= Excerpt to read =

+---+

8. Cycle 3 EXECUTE: The ALU adds AX (0005h) + BX (0003h) = 0008h. The result goes into AX. Flags are updated: ZF=0 (not zero), CF=0 (no carry).
9. Cycle 4: The HLT instruction (F4h) is fetched, decoded, and executed. The CPU enters halt state and stops the fetch-decode-execute cycle until an interrupt or reset occurs.

Spot the bug

; Program to add numbers 1+2+3+4+5 = 15
; Expected: AX = 000Fh (15 decimal)

MOV AX, 0000h    ; sum = 0
MOV CX, 0005h    ; counter = 5

LOOP_START:
  ADD AX, CX     ; sum += counter
  DEC CX         ; counter--
  JNZ LOOP_START ; jump if counter != 0

; BUG: What if we replaced JNZ with JMP?
; JMP LOOP_START  ; unconditional jump

Need a hint?

Think about what happens to the fetch-decode-execute cycle if the jump is unconditional. When would CX reach zero, and would the loop ever check?

Show answer

Bug: If JNZ is replaced with JMP (unconditional jump), the loop never terminates. Even though DEC CX eventually makes CX = 0, JMP does not check any flags — it always jumps back to LOOP_START. CX would decrement past 0 to FFFFh, then keep going forever. The fetch-decode-execute cycle would endlessly repeat the loop body. JNZ works correctly because it checks the Zero Flag (ZF) set by DEC — when CX becomes 0, ZF=1 and JNZ does NOT jump, allowing execution to fall through and end.

Explain like I'm 5

Think of a robot following a recipe book. Step 1 (Fetch): The robot looks at the next line in the recipe. Step 2 (Decode): The robot reads and understands what that line says — like 'add 2 cups of flour.' Step 3 (Execute): The robot actually scoops and adds the flour. Then it moves its finger to the next line and starts over. The robot does this for every single line until the recipe is done. That's exactly what a CPU does with instructions!

+---+

= Things to do =
(a) Return the portion of the fetch-decode-execute excerpt from "Think about what" up to and including "through and end.", copied verbatim.
(b) Answer these from the fetch-decode-execute excerpt:
(i) What result does the ALU put into AX in cycle 3?
(ii) If JNZ were replaced with JMP, what value would CX decrement to after passing 0?
(iii) In the recipe-book comparison, what does the robot do in the Decode step?

+---+

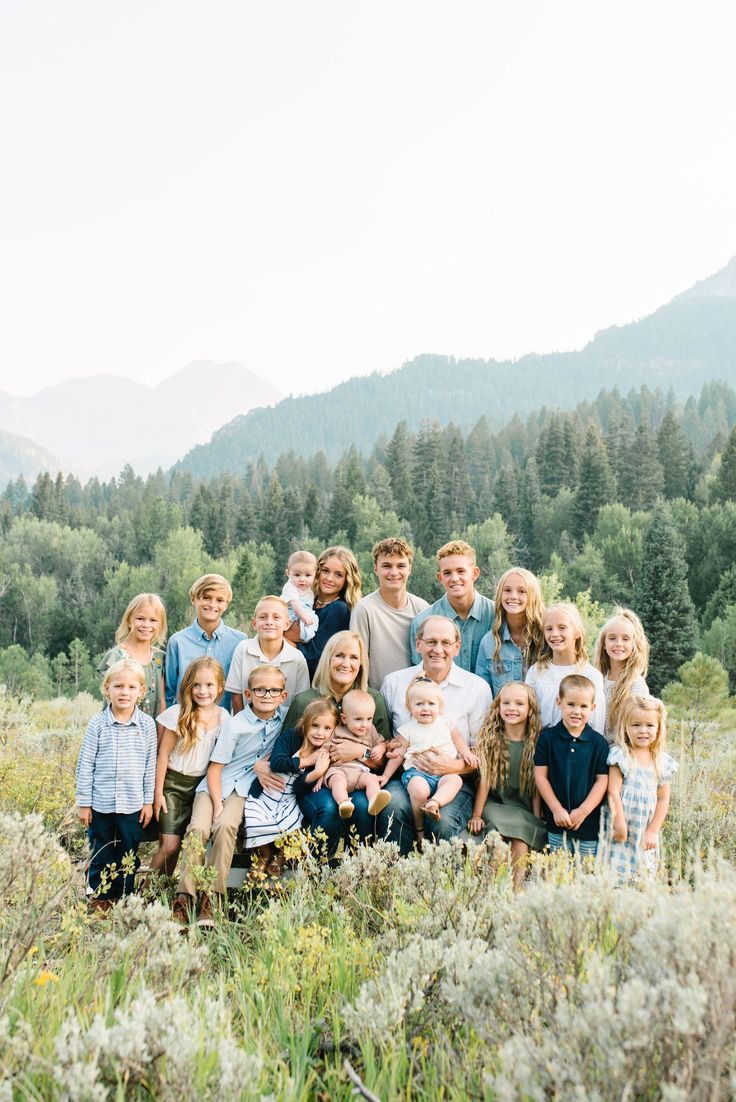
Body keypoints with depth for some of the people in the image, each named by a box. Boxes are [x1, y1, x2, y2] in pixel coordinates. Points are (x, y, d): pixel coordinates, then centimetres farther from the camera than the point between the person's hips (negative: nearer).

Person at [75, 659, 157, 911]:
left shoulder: (147, 725, -4)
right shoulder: (98, 723, -7)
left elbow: (150, 766, 2)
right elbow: (85, 765, -2)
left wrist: (148, 801, 3)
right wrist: (83, 802, -1)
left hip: (133, 804, 1)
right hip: (101, 803, -1)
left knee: (129, 855, 11)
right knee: (101, 856, 11)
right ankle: (99, 898, 25)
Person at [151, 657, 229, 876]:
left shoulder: (222, 717, -2)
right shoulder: (179, 714, -12)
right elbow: (163, 754, -7)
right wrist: (158, 792, -6)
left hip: (202, 785, 4)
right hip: (174, 783, -4)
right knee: (169, 846, -11)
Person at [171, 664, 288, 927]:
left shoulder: (284, 717, -1)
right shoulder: (235, 725, -13)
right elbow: (215, 767, -10)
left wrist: (263, 763, 0)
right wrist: (217, 805, -18)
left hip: (244, 787, 2)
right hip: (214, 783, -1)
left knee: (226, 826, -28)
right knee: (199, 828, -26)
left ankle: (212, 898, -25)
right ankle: (184, 897, -21)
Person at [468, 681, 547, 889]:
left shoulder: (536, 743, 2)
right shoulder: (490, 739, 1)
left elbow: (536, 786, 4)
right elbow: (484, 780, 1)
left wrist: (537, 819, -1)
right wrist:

+---+

= Results by task =
(a)
Think about what happens to the fetch-decode-execute cycle if the jump is unconditional. When would CX reach zero, and would the loop ever check?

Show answer

Bug: If JNZ is replaced with JMP (unconditional jump), the loop never terminates. Even though DEC CX eventually makes CX = 0, JMP does not check any flags — it always jumps back to LOOP_START. CX would decrement past 0 to FFFFh, then keep going forever. The fetch-decode-execute cycle would endlessly repeat the loop body. JNZ works correctly because it checks the Zero Flag (ZF) set by DEC — when CX becomes 0, ZF=1 and JNZ does NOT jump, allowing execution to fall through and end.

(b)
(i) 0008h
(ii) FFFFh
(iii) It reads and understands what the line says.